What I have read on it, sounds like the window of opportunity is so tight. You'd have to stop by the client's house every day to check and then apply it at the right time, hoping you don't have anything else scheduled at the time you need to treat the trees. I have not tried it, but I think the price for that monitoring will make it quite costly.

That, and I am not comfortable telling somebody I am going to "deflower" their tree.


----------



## prichardtreecare (Mar 7, 2018)

ChockFull said:


> Has anyone used this product from Tree Tech (or anything comparable) with success?
> I have had others tell me that it doesn't work. I have talked with customers about alternatives to removing Sweetgums and Walnuts and this came up. I haven't tried it but was considering it in the spring. Thanks in advance.

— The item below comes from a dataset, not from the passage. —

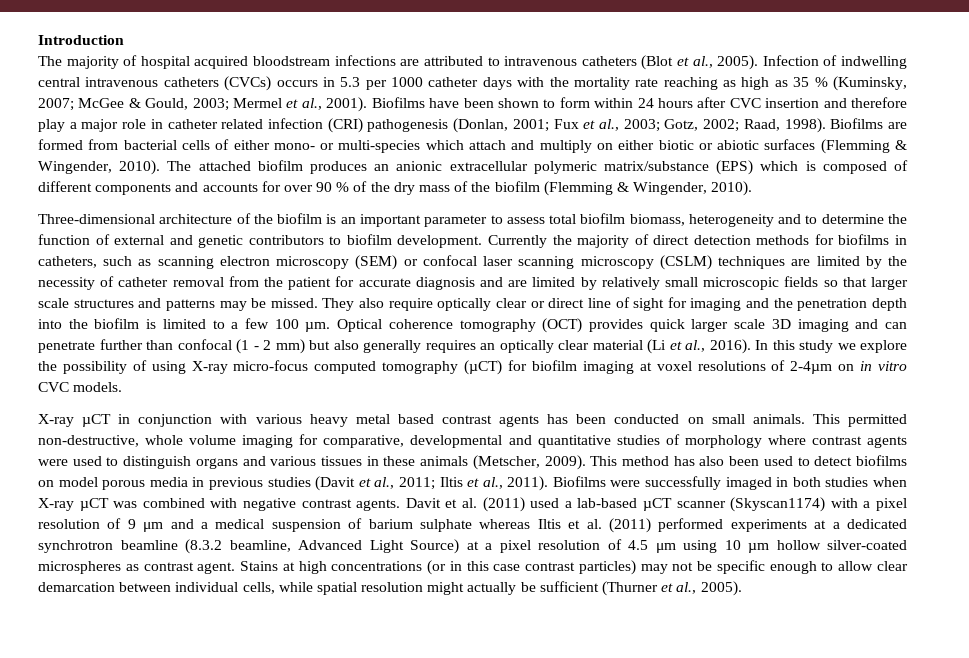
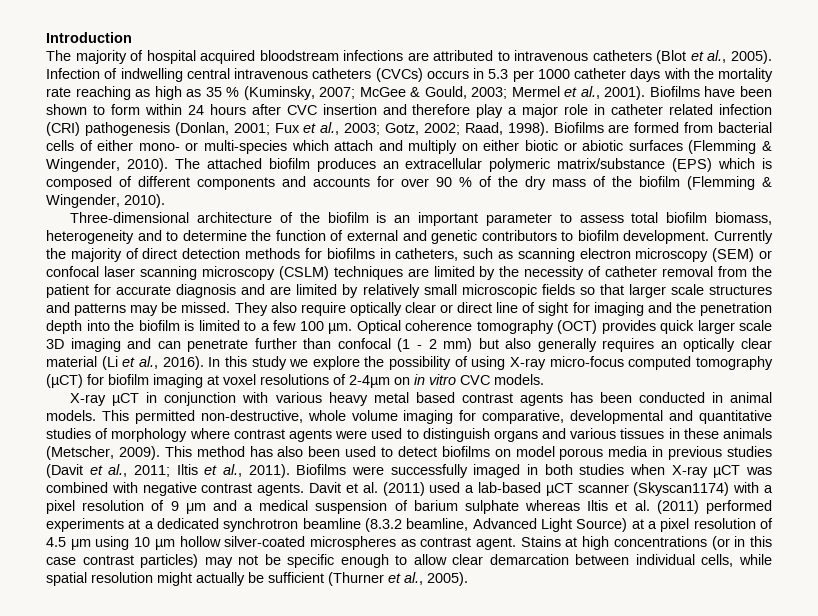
[396,161,443,171] anionic -> (399, 165) none
[687,414,805,424] on small animals. -> [711,392,773,403] [46,410,96,421] in animal models.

I have been using the snipper deflowering agent for years with great success! Primary using it for acorns and sweetgum balls,
It's important to inject at the proper time at bud swell , that said a little history on the tree specimen you are planning to inject will go a long way .i.e flowering cycle , satisfied customer 

Sent from my SM-G955U using Tapatalk


----------



## Jason Douglas (Apr 8, 2018)

Pinscher has fruit control on the labeling I believe.


----------



## ATH (Apr 9, 2018)

Anybody watch Sweetgum close enough to see how many GDDs it starts to flower (or what it flowers with)?


----------



## Jason Douglas (Apr 13, 2018)

Good question, never have


----------



## MrRecurve (Sep 18, 2018)

Will this work on any woody plant/tree?


----------